▶ _TASK DETAILS_
Copy all entries without alteration and skip the pictures they hold.

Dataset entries
--- START ---

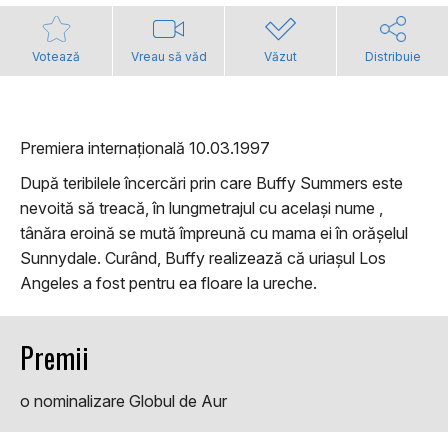
Votează
Vreau să văd
Văzut
Distribuie
Premiera internațională 10.03.1997
După teribilele încercări prin care Buffy Summers este
nevoită să treacă, în lungmetrajul cu același nume ,
tânăra eroină se mută împreună cu mama ei în orășelul
Sunnydale. Curând, Buffy realizează că uriașul Los
Angeles a fost pentru ea floare la ureche.
Premii
o nominalizare Globul de Aur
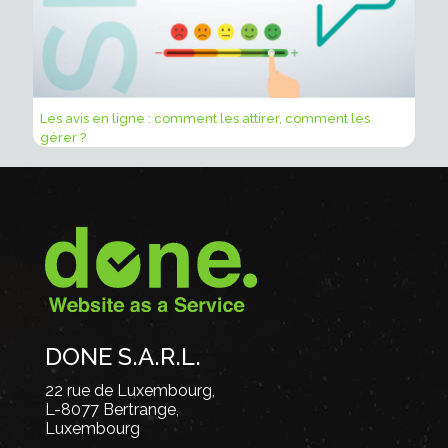
Les avis en ligne : comment les attirer, comment les
gérer ?
DONE S.A.R.L.
22 rue de Luxembourg,
L-8077 Bertrange,
Luxembourg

--- END ---

▶ _YOUR RESPONSE_
Votează
Vreau să văd
Văzut
Distribuie
Premiera internațională 10.03.1997
După teribilele încercări prin care Buffy Summers este
nevoită să treacă, în lungmetrajul cu același nume ,
tânăra eroină se mută împreună cu mama ei în orășelul
Sunnydale. Curând, Buffy realizează că uriașul Los
Angeles a fost pentru ea floare la ureche.
Premii
o nominalizare Globul de Aur
Les avis en ligne : comment les attirer, comment les
gérer ?
DONE S.A.R.L.
22 rue de Luxembourg,
L-8077 Bertrange,
Luxembourg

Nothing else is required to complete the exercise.